Bad Ignition Coil Symptoms and Replacement Cost

In this article, we are going to explain about information of ignition coil, so you will know the basic functions, bad symptoms, how to test, and also the average replacement cost. And here we are:

Basic Functions Of Ignition Coil

Ignition coils are known as compact electrical transformers. Their purpose is to take the low 12-volt current normally found in car batteries and convert it into a much higher voltage which is needed to ignite the fuel and start the engine. Each spark plug in a car has its own ignition coil. The coil is either physically connected to the spark plug with wires or it sits on top of the spark plug without using wires. The spark plug needs about 15,000 to 20,000 volts of electricity in order to form an electric spark that can ignite the fuel. If you don’t have strong ignition coils then it will result in weak fuel consumption or engine misfires.

Bad Ignition Coil Symptoms

If a vehicle is behaving intermittently and is giving its driver some trouble in a smooth driving, then it could indicate that the ignition coil of that vehicle has gone bad. The symptoms may vary depending on the severity of the ignition coil failure. And here are some common symptoms of bad ignition coil:

  • Backfiring

The backfiring caused by your vehicle can indicate the symptoms of the ignition coil failure in its early stages. The backfiring occurs when the unused fuel in the combustion cylinders of the engine leave through the exhaust pipe. If this problem is left unaddressed, then it can result in the costly repairs which can unnecessary if not properly maintained. The backfiring problem can be detected by the emission of a black smoke through the exhaust pipe. The smell of gasoline in that smoke may also give away the ignition coil failure.

  • Fuel Economy

Another symptom for a faulty ignition coil is the affected fuel economy. If your vehicle is getting less mileage than it was before, then it could mean that the ignition coil failure has occurred.

  • Engine Misfiring

Engine misfiring will be seen in a vehicle whose ignition coils have failed. Trying to start the engine of such a vehicle will result in engine misfiring like coughing spluttering noise regularly. When driving at high speeds, jerking and spitting will be seen in the behavior of that vehicle. A vehicle with a failed ignition coil will also result its vibration when it is idling at a stop sign.

  • Vehicle Stalling

The ignition coil failure will also result in the stalling of that vehicle. This will occur because of the irregular sparks sent to the spark plugs by the faulty ignition coil. The vehicle may shut off completely when brought to stop leaving you with the trouble to restart it.

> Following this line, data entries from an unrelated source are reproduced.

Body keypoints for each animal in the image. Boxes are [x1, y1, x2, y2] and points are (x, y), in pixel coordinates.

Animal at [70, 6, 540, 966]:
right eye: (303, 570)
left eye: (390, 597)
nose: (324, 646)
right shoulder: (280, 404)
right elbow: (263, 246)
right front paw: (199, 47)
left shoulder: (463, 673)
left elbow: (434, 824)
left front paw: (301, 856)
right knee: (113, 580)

  • Engine Jerking, Rough idling, Poor Power

Another symptom is engine rough idling, jerking and hesitate even at accelerate, and you will feel poor power when you drive the car.

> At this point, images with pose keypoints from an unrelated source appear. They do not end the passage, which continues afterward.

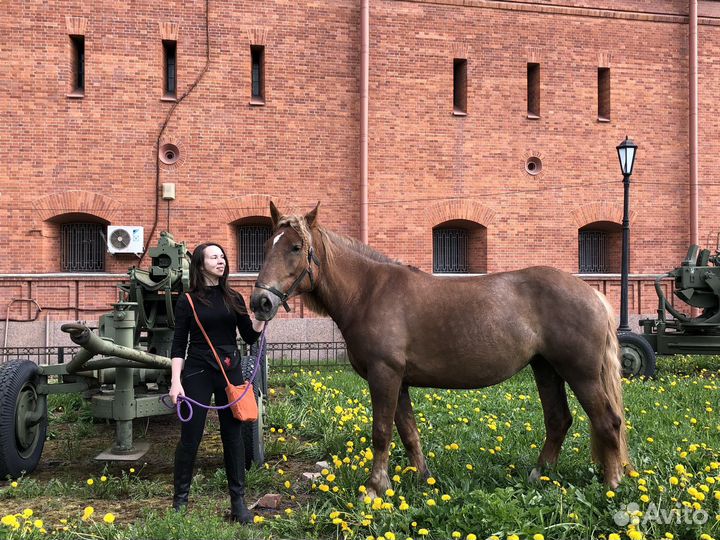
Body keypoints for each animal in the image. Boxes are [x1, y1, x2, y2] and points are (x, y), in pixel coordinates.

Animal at [250, 202, 630, 497]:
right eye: (267, 245)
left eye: (295, 247)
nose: (260, 302)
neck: (369, 291)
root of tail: (592, 293)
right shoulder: (399, 381)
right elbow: (408, 432)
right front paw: (422, 479)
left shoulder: (384, 375)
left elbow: (381, 431)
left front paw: (374, 488)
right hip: (546, 368)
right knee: (558, 420)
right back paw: (540, 476)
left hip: (580, 374)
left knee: (607, 421)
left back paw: (612, 484)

  • Engine light Code On / DTC on

Commonly the code is: P0351 (Ignition Coil – Primary/Secondary Circuit Malfunction). If the ignition coil has a malfunction, the engine light code in the combination meter will turn on, and you should use a scanner or diagnostic tool to check the malfunction.

  • Engine hard starting

This symptom will occur especially if your car uses a single coil. If the coil has a malfunction, it means the engine will be cranking without sparks inside all cylinders.

The Average Ignition Coil Replacement Cost

The cost of a new ignition coil depends on the make and model of the car. Some coils are as cheap as $75 while others cost in the $300 range. If you have the replacement professionally done then the labor costs will be between $50 and $100 per hour. Therefore, you can expect to pay at least $150 to $200 if you were to take your car into a professional automotive repair shop and have them replace your ignition coil for you.

Read also: Average Fuel Filter Replacement Costs

How to Test Ignition Coil

To run a test on an ignition coil, first turn off your car’s engine and open up the hood. Locate one spark plug and remove the spark plug wire from it. These wires typically start from the distributor cap and run to the spark plug. Use rubber gloves and insulated tools when working with these electrical components. Take a spark plug socket and remove the spark plug. Now reattach the spark plug to the spark plug wire. Use insulated pliers to hold the spark plug onto some metal part of the engine so that the threaded portion of the spark plug is touching the metal. Remove the fuel pump and get ready to crank that engine. You may need an extra person to turn the key in the ignition because you are holding the spark plug down with the pliers. Once the engine is cranked, look for blue sparks forming along the spark plug gap. If you see blue sparks then your ignition coil is working properly. If you don’t see the sparks or if you see orange sparks then this is a sign of the ignition coil malfunctioning. When you’re done with the test, disconnect the spark plug, place it back in its hole and then reconnect the spark plug wires to it.

Tips: Simple Steps to Test Which Coil has a Malfunction

  • Start the engine.
  • Keeps the engine running at idle speed.
  • Open the no. 1 ignition coil bolt, and then pull up the coil to see the engine’s condition.

If the engine’s condition becomes changed to rough idling, that means the no.1 ignition coil is good. Then you can continue this step with the next ignition coil until you find the engine condition has no change. When you pull out a faulty ignition coil, the engine condition should not change.